- _Records shown_:

····················

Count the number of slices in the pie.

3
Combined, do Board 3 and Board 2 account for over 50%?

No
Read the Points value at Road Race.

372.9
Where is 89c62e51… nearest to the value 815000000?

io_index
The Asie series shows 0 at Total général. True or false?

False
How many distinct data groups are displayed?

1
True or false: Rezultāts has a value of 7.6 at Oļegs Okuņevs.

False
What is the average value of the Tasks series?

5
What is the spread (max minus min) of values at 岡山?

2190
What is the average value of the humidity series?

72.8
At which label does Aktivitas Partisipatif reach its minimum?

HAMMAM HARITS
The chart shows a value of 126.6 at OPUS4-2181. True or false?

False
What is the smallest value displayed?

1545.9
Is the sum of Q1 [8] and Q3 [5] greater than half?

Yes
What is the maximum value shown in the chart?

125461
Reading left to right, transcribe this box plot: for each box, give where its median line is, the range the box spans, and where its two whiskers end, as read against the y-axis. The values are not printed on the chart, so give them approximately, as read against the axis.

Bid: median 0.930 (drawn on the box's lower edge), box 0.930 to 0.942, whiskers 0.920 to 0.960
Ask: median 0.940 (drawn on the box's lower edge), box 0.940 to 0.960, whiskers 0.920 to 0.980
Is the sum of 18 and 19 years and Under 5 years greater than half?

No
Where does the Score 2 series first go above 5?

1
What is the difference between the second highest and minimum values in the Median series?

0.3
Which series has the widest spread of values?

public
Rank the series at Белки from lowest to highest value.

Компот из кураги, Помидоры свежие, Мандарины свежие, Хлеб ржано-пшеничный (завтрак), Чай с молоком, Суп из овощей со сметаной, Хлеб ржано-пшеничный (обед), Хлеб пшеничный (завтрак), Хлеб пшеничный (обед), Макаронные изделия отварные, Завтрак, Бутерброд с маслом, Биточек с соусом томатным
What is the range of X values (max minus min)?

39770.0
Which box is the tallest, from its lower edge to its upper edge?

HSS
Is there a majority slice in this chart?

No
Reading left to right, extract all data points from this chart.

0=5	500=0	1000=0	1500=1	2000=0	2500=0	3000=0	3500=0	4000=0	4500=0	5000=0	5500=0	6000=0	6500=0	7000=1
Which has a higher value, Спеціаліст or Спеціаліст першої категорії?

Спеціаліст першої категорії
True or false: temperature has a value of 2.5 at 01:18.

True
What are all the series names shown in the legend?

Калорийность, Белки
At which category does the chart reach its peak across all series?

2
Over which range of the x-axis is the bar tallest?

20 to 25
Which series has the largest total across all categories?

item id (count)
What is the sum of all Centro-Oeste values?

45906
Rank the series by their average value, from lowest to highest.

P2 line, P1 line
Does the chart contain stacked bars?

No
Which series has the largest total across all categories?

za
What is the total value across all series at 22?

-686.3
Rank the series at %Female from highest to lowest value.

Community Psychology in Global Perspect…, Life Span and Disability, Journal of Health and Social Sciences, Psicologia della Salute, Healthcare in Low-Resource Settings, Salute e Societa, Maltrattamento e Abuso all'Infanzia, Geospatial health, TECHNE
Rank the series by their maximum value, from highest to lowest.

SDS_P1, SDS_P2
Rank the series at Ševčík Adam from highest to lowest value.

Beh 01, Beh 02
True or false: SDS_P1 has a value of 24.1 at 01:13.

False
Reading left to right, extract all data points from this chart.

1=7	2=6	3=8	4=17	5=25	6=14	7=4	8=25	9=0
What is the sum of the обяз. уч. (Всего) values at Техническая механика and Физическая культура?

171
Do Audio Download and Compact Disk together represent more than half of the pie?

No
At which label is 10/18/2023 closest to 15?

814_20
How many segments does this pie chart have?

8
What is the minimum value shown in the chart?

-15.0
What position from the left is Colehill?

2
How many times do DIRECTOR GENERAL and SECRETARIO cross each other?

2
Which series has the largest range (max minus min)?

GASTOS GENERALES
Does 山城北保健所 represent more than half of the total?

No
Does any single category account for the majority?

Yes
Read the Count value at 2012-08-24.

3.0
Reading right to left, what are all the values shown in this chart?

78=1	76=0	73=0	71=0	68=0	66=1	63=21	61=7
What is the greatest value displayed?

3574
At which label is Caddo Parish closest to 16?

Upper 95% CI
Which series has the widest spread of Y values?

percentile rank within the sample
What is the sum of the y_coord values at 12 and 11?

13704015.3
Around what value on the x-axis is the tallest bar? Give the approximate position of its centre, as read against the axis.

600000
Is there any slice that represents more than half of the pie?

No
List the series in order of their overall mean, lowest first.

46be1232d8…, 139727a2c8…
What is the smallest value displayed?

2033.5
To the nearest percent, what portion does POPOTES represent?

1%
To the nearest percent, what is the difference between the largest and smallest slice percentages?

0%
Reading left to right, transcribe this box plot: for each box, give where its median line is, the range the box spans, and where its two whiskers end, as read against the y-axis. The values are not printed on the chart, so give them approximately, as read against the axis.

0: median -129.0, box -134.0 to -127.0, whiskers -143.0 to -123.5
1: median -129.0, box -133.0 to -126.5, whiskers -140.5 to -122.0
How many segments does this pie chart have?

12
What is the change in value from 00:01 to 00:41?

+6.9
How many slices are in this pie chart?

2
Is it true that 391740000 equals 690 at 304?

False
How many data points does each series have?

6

····················

- _What the task asks_: Copy out in full every line in the rows above containing the word "that". Case counts.

- _Solution to this problem_:
Is there any slice that represents more than half of the pie?
Is it true that 391740000 equals 690 at 304?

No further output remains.